What is being asked
Would you write out every entry exactly, but without the pictures?

(Stored items)
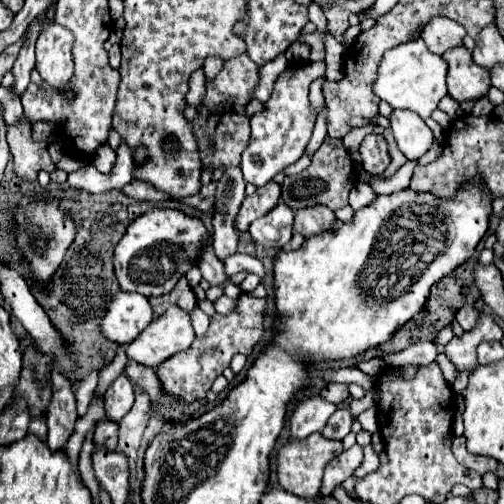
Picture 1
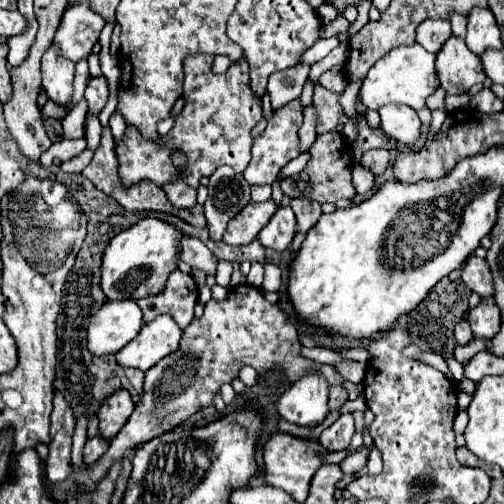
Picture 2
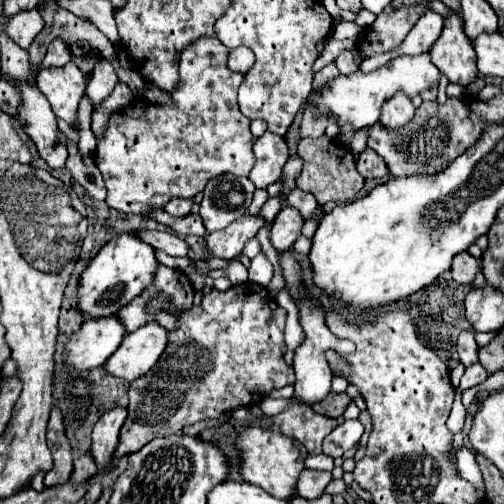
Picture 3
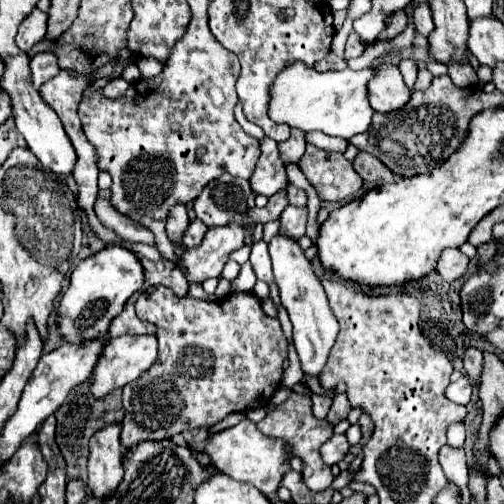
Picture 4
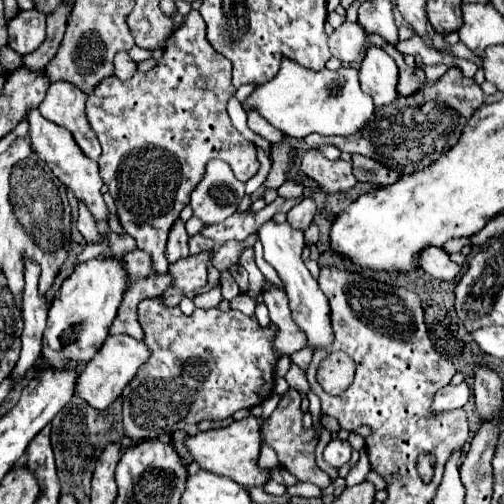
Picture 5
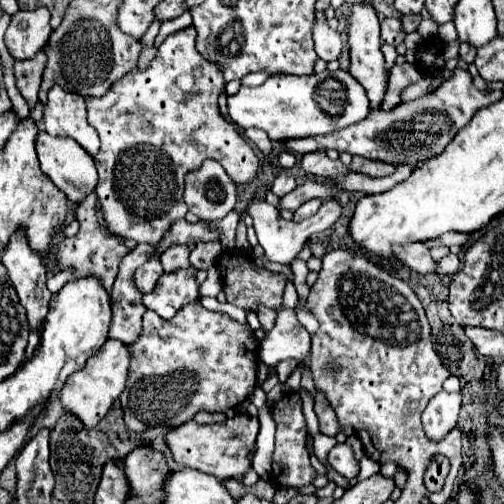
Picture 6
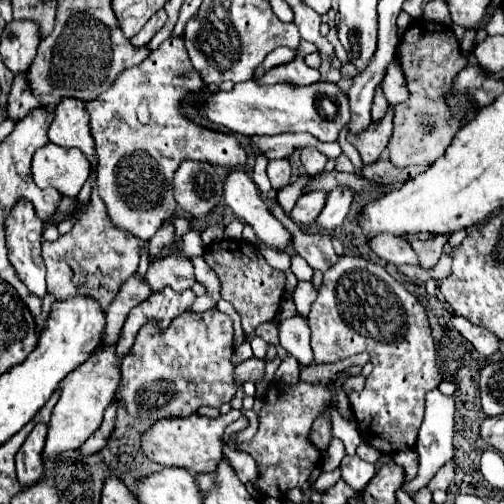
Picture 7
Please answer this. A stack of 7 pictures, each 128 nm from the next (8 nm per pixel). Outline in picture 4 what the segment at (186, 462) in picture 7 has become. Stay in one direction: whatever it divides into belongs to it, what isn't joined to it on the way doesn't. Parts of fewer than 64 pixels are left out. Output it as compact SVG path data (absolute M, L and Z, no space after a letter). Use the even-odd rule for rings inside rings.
M244 418L240 424L236 424L232 428L212 434L206 442L204 452L210 456L212 468L216 468L222 474L228 474L230 478L234 478L238 482L250 482L260 492L264 492L264 496L274 496L284 472L290 470L290 464L288 464L290 452L286 450L286 444L282 440L264 436L256 428L256 424L248 418Z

Answer section
Picture 1
Picture 2
Picture 3
Picture 4
Picture 5
Picture 6
Picture 7
Please answer this. A stack of 7 pictures, each 128 nm from the next (8 nm per pixel). Outline in picture 4 what the segment at (186, 462) in picture 7 has become. Stay in one direction: whatever it divides into belongs to it, what isn't joined to it on the way doesn't. Parts of fewer than 64 pixels are left out. Output it as compact SVG path data (absolute M, L and Z, no space after a letter). Use the even-odd rule for rings inside rings.
M244 418L240 424L236 424L232 428L212 434L206 442L204 452L210 456L212 468L216 468L222 474L228 474L230 478L234 478L238 482L250 482L260 492L264 492L264 496L274 496L284 472L290 470L290 464L288 464L290 452L286 450L286 444L282 440L264 436L256 428L256 424L248 418Z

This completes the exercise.